## ASSIGNMENT
Please pull out every line of the material below that contains the string "True", matching case exactly.

[Opening RECORDS PROVIDED section]

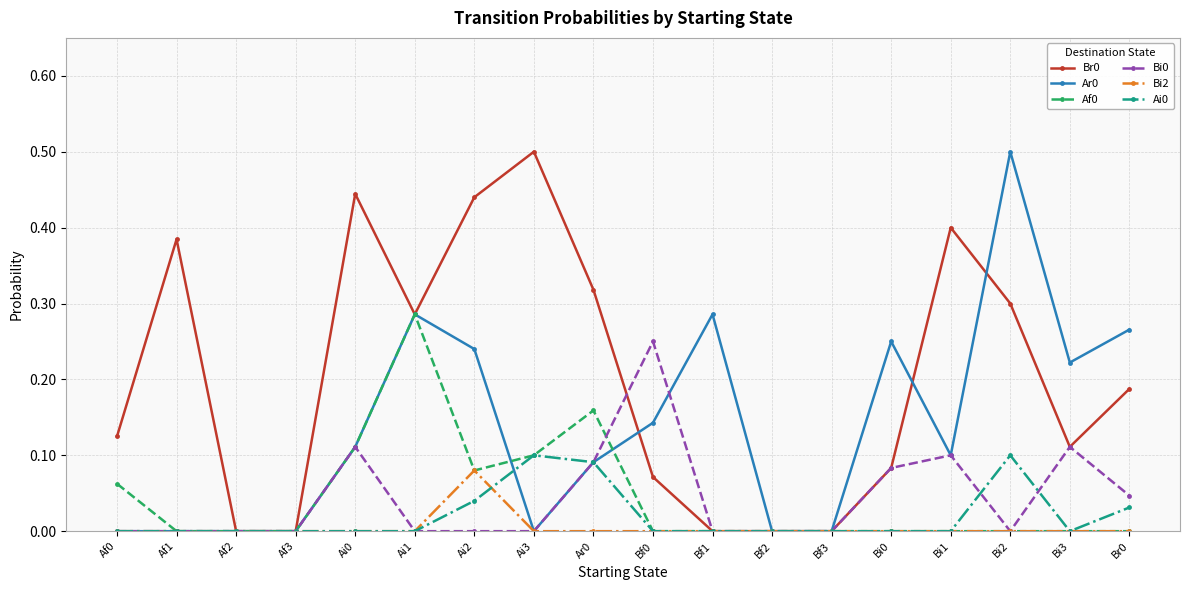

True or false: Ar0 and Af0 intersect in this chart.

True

[Closing RECORDS PROVIDED section]
[Opening RECORDS PROVIDED section]

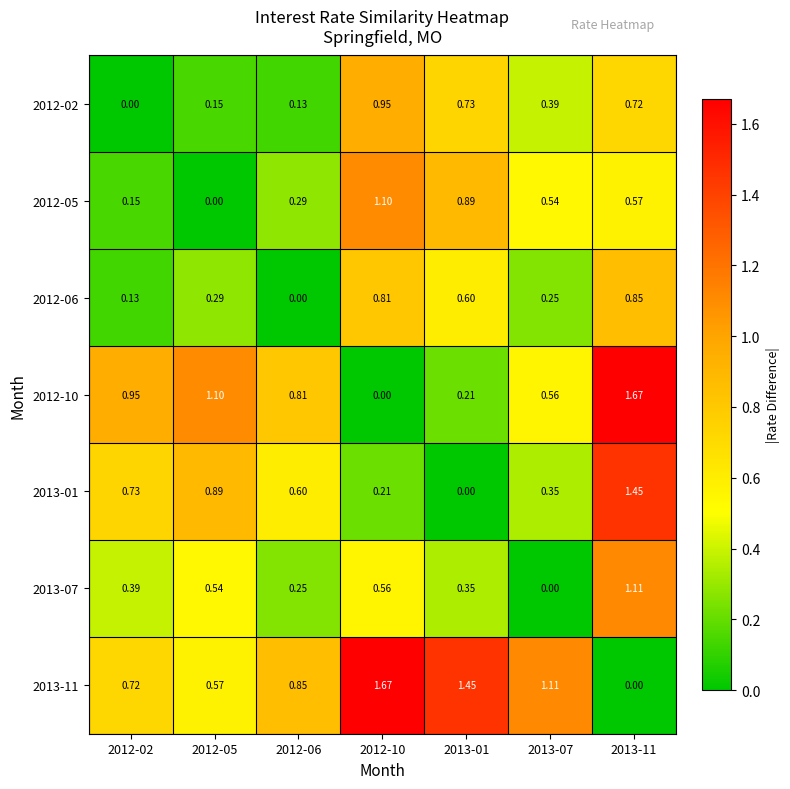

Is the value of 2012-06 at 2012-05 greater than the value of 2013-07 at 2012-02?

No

[Closing RECORDS PROVIDED section]
[Opening RECORDS PROVIDED section]

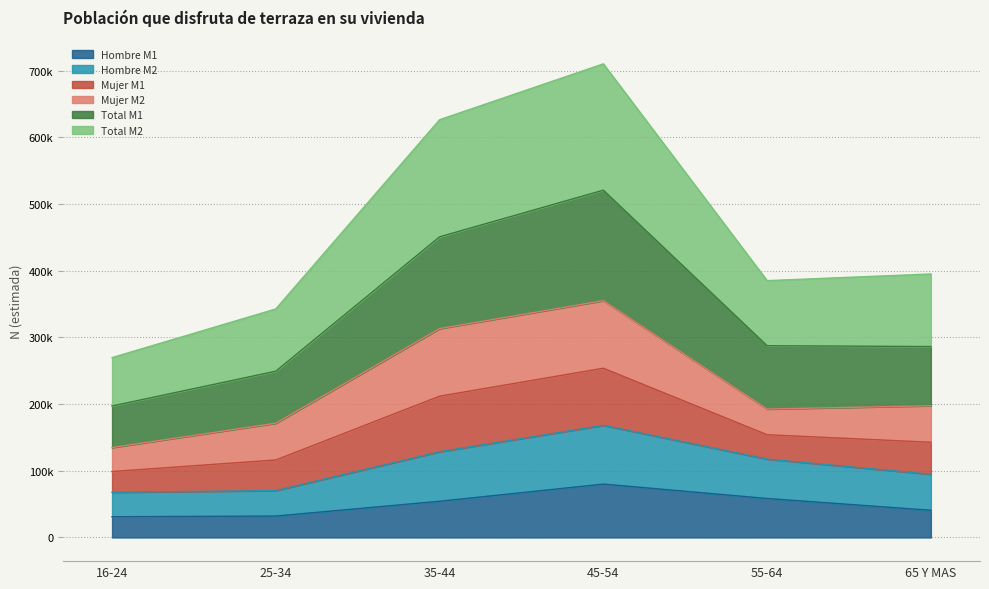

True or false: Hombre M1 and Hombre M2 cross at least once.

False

[Closing RECORDS PROVIDED section]

## EXERCISE OUTPUT
True or false: Ar0 and Af0 intersect in this chart.
True
True or false: Hombre M1 and Hombre M2 cross at least once.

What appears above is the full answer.